Ok, I'll explain the pages.  Each of the three different sections linked from the three icons are set-pieces featuring poetry or prose about a particular theme.  My first set-piece is represented by the yellow brick road.  I started this back in December or January.  The theme is lost or sad love.  Read the introduction for a little more info on it.  I stuck with this theme until Valentine's Day, when I unveiled my homage to love, which the silver heart/leaf icon will take you to.  There are only six pieces on this page, and they're all pretty good (by that I mean it's a short piece so you can easily read them all in a single sitting).  Then, after about a week, I decided to try something besides love, happy, sad, or otherwise, and put up a page with poetry about war, hence the soldier's head icon.  That lasted until I felt I had pretty much done all I wanted to with the war theme, and I changed it to what you saw today.

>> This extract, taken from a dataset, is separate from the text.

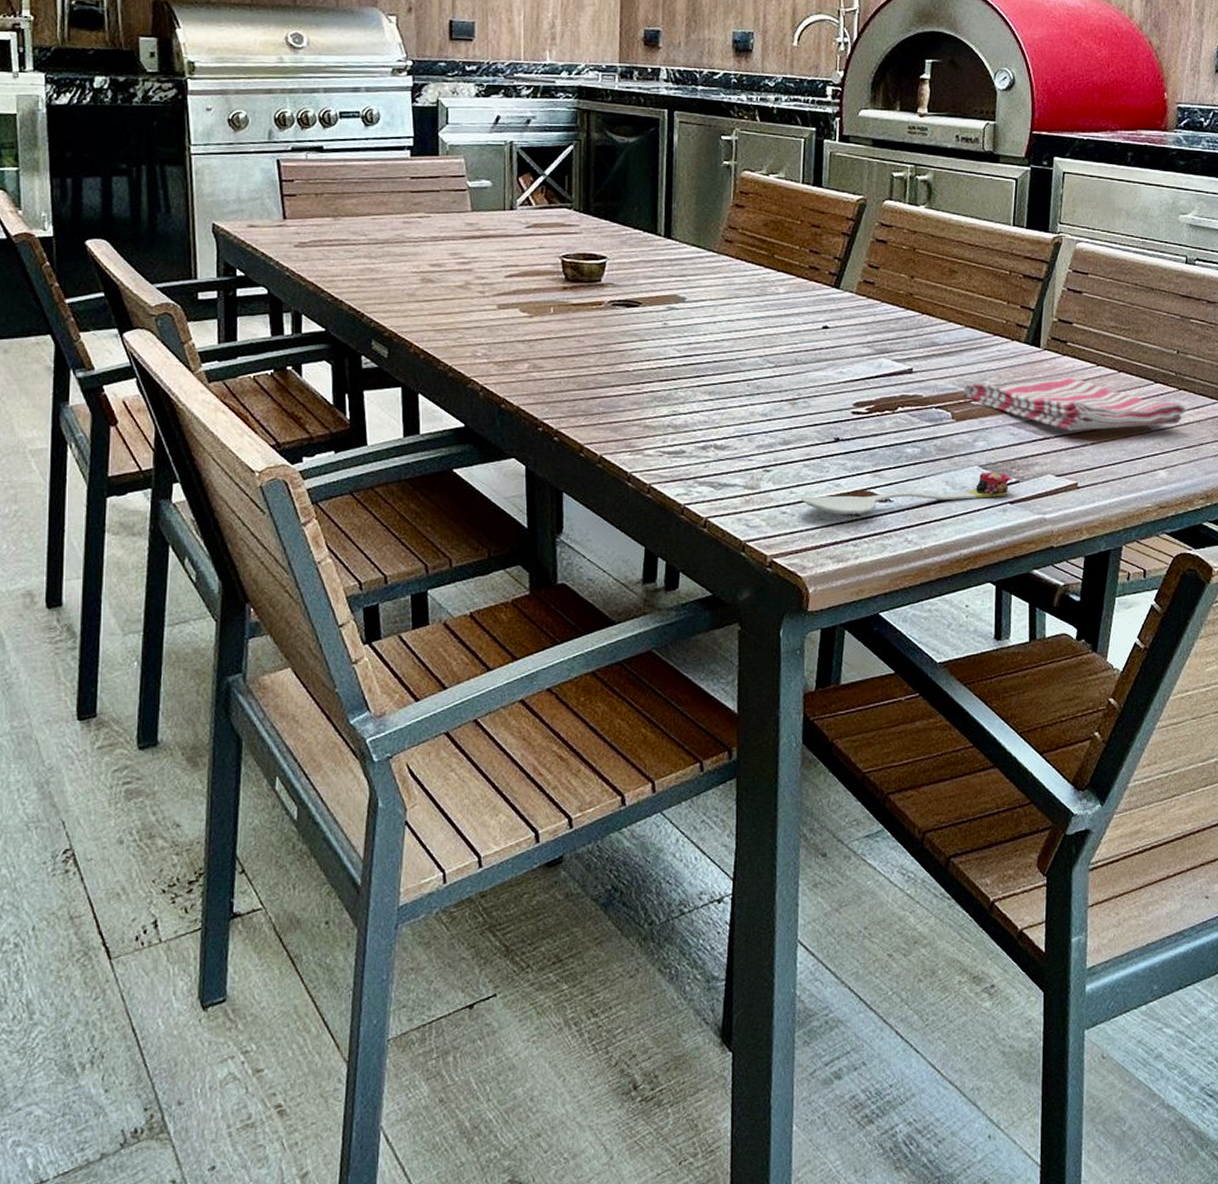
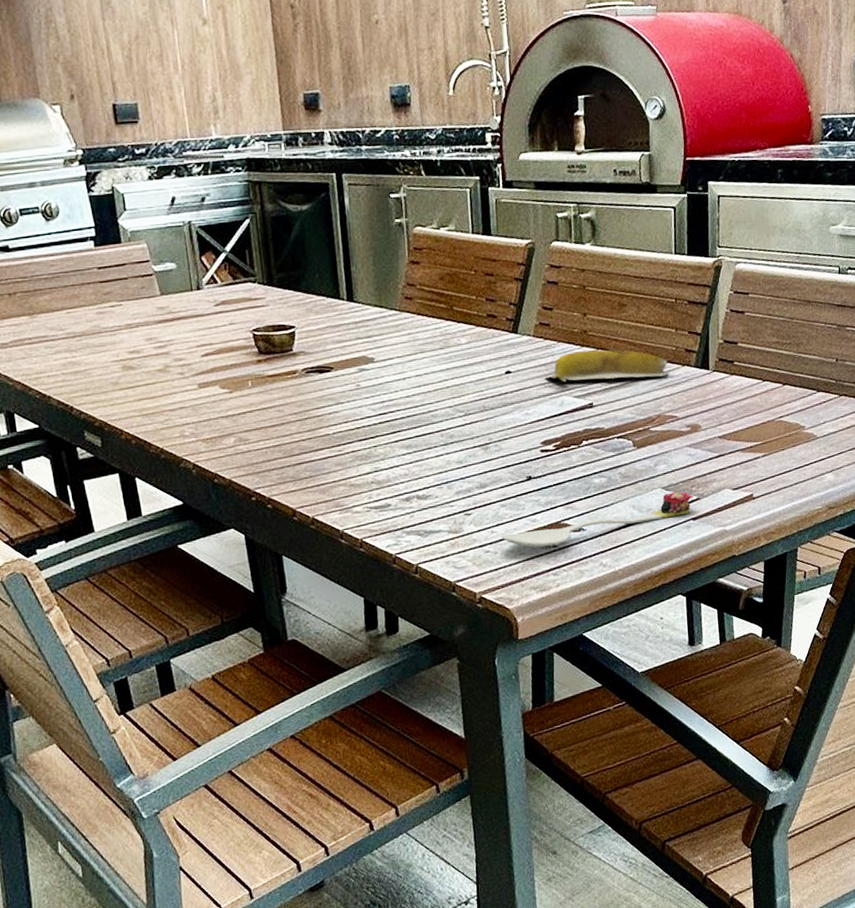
banana: none [864,314,997,349] -> present [545,349,669,382]
dish towel: present [963,378,1185,431] -> none [641,396,847,446]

The nifty features of my page are almost all in the sad love set-piece, where I really felt like experimenting with the new DHTML tricks I was learning.  To view them if you haven't already, go to the first sad love page.  The first poem has an Italian title and subtitle.  Move your cursor over both of them to get the English translation.  (I like that trick--took me a few hours to get it right.)  Next, at the bottom of the page is a simple style sheets thingy--a link that is not underlined:  Love is so short, forgetting is so long.  This takes you to my archive where I have my two favorite tricks.  Follow the July 20 link that is the title of the first poem.  Notice the cream box in the left margin.  Move your cursor over it and voila--the poem in the original French!  For my final trick go back to my archive with the black silk background and go to the third poem down, Leaning Into the Afternoons..., and follow the link.  Now click twice on the title again, and behold--the poem in the original Spanish!  You can even grab the box with the cursor and move it around the page!  Those are all the nifty tricks because after I switched themes to war, they somehow didn't seem appropriate, and now I either haven't needed any gizmos or haven't figured out how to work them in--but I'll come up with something.  So that's a fairly in-depth tour of my page, prepared for your navigating pleasure.

Ok, I just added a new feature!  Yay!  Move your cursor over the text of the entry on the main page and click on a word.  Viola!  Neat, huh?  However it will probably be short-lived since it is a big pain in the rear update my page while incorporating that feature.  Maybe if there's some huge public outcry in favor of keeping it, then we'll see.